Durante i prossimi giorni una serie di dati macroeconomici contribuirà a tratteggiare lo stato di salute dell'economia globale, che vive ancora un contesto incerto. Gli appuntamenti per i mercati finanziari sono numerosi, mentre continuerà anche la scia di trimestrali da parte delle aziende quotate in Borsa.
Gli appuntamenti negli USA per i mercati finanziari
La settimana americana comincerà di fatto martedì, visto che il 16 febbraio si celebra il Presidents Day e i mercati finanziari saranno chiusi. Ma da martedì in poi comincerà un'intensa pubblicazione innanzitutto di utili societari da parte di aziende quotate a Wall Street. Spiccano Walmart, Warner Bros, Discovery, Moody's.Per i mercati finanziari c'è poi l’importante appuntamento con i verbali di politica monetaria della Federal Reserve. La Banca Centrale Americana a gennaio ha lasciato il tasso di interesse fermo, dopo i tre tagli dello scorso anno. Gli ultimi dati macro hanno mostrato un'economia resiliente.
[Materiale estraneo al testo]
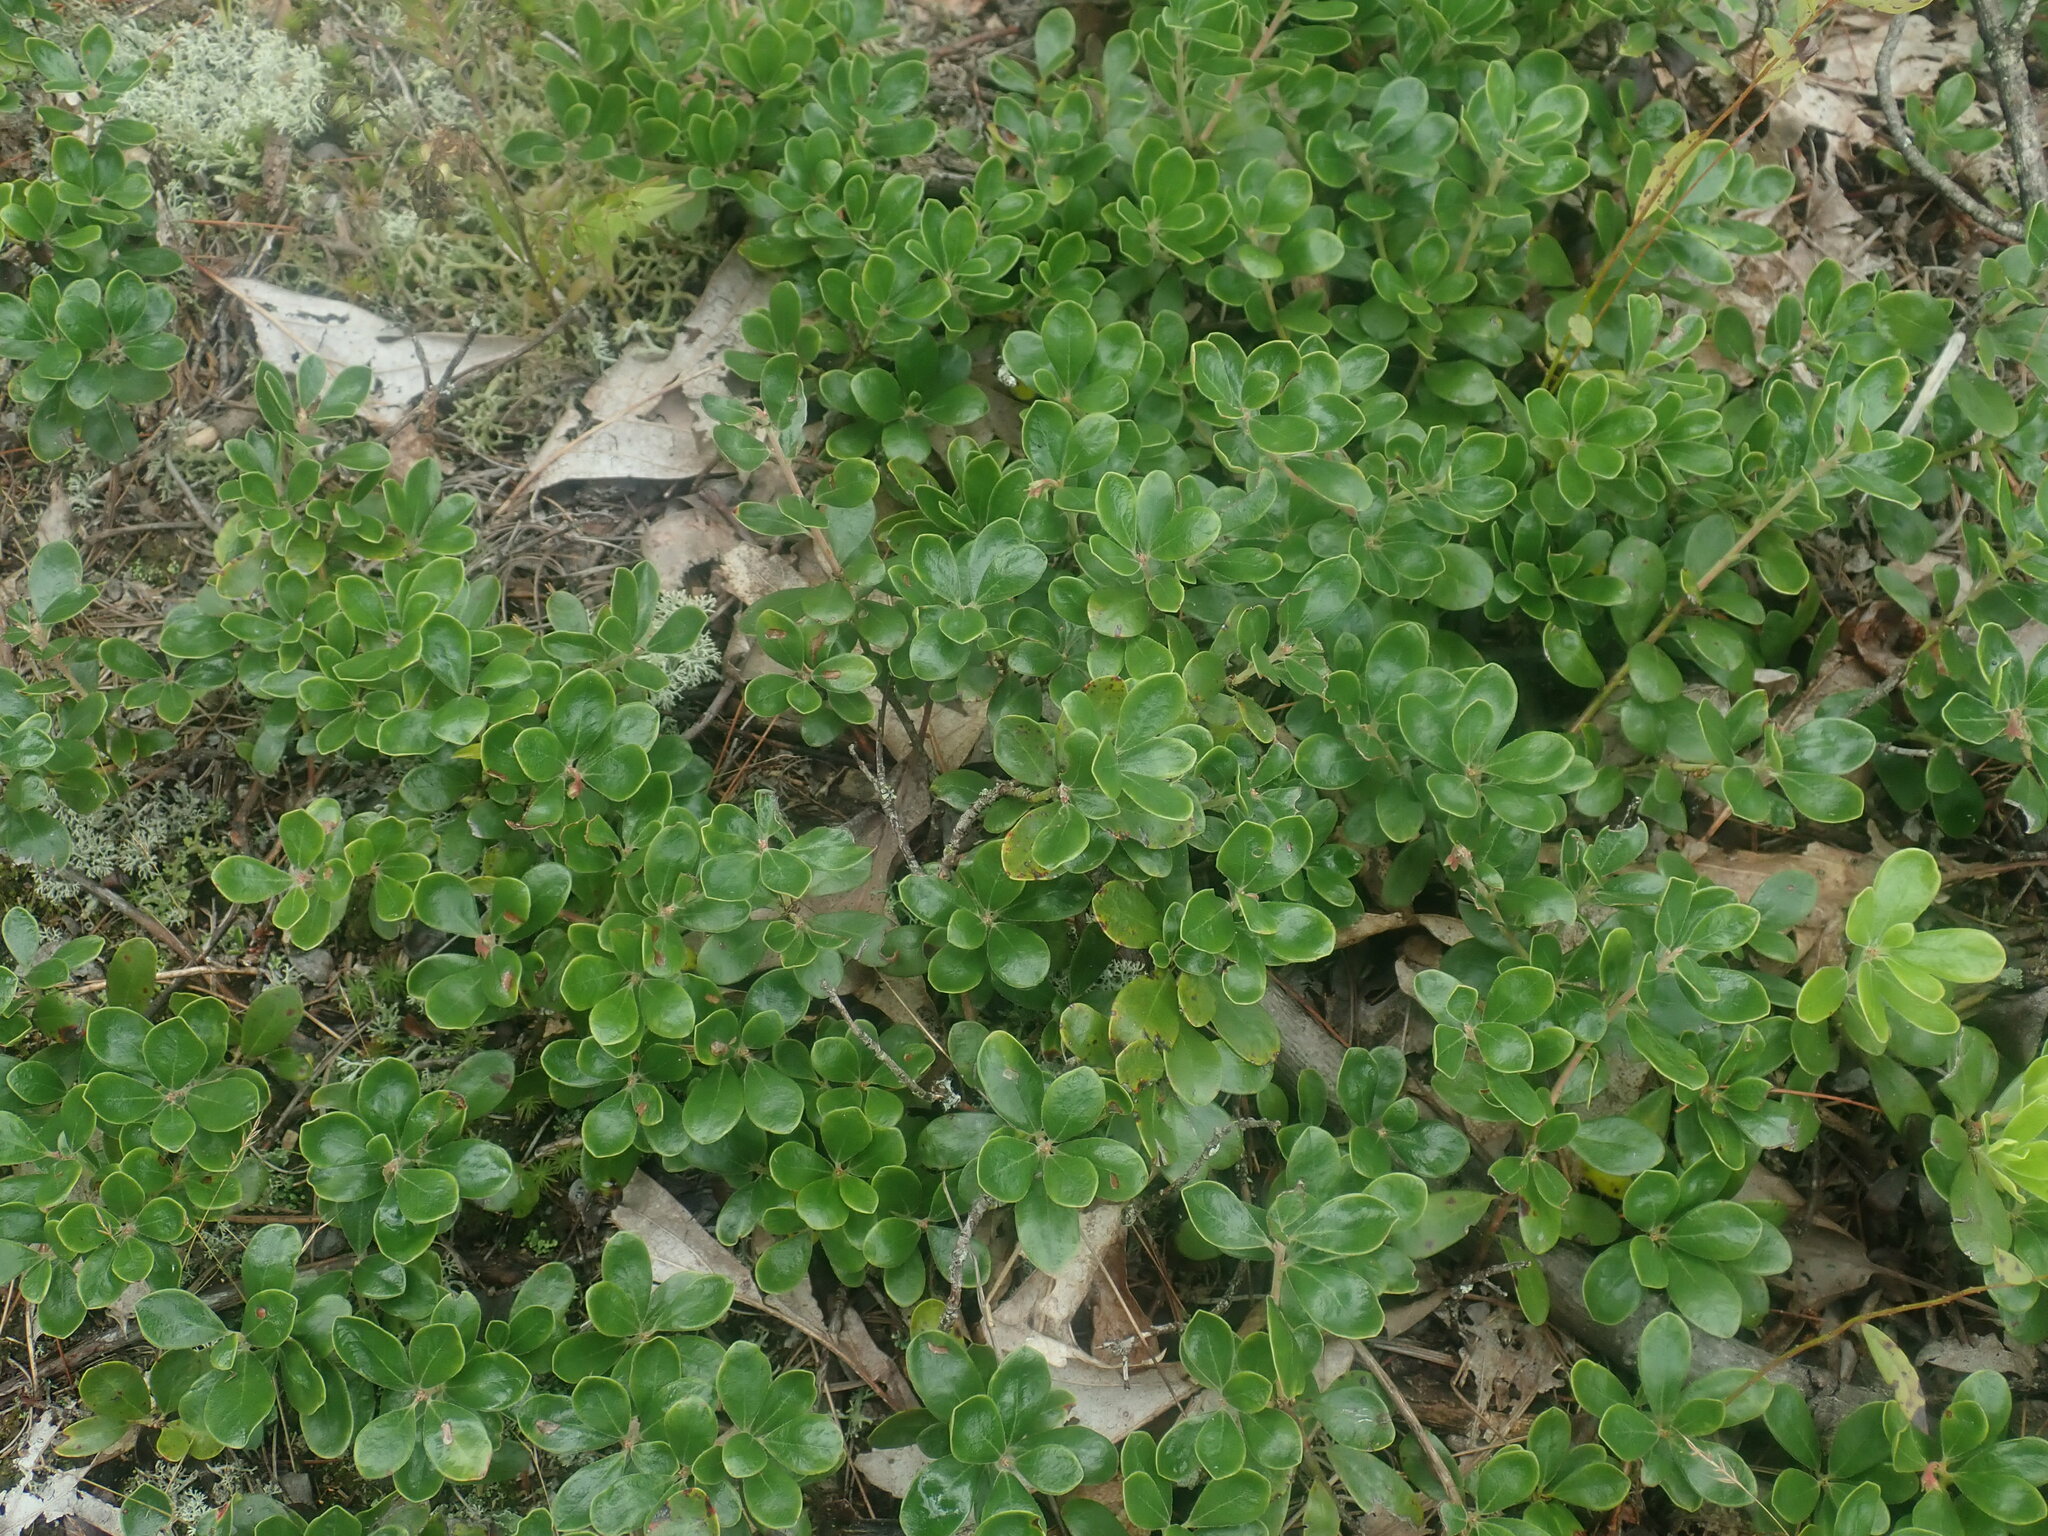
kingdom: Plantae
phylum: Tracheophyta
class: Magnoliopsida
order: Ericales
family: Ericaceae
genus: Arctostaphylos
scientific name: Arctostaphylos uva-ursi
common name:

Questa settimana verrà pubblicata una stima del PIL del quarto trimestre e l'indicatore di inflazione preferito dalla Fed, ovvero l'indice dei prezzi PCE core.
Cosa ci attende in Europa
Numerose appuntamenti macroeconomici sono in calendario nel Vecchio Continente. Verrà pubblicata l'indagine PMI flash di febbraio nella Eurozona, dal quale ci si aspetta una stabilizzazione dell'attività manifatturiera e una leggera espansione dei servizi.
Ci saranno inoltre diversi report sull'inflazione e sul mercato del lavoro nel Regno Unito. Nei giorni scorsi i dati di crescita UK inferiori alle aspettative hanno penalizzato la sterlina, che si è mantenuta intorno al livello di 1,36 dollari (si possono consultare le quotazioni aggiornate su qualsiasi forex piattaforma demo).
Il resto del mondo
Nella zona dell'Asia-Pacifico questa settimana ci sarà un grande vuoto lasciato dalla Cina, dove i mercati finanziari saranno chiusi per la settimana del Capodanno Lunare. In Giappone invece gli investitori dovranno valutare numerosi indicatori economici, tra i quali spicca il PIL preliminare del quarto trimestre.
Occhio ai verbali dell'ultima riunione della reserve Bank of Australia e ai dati commerciali della Nuova Zelanda, dove si riunisce anche la Reserve Bank.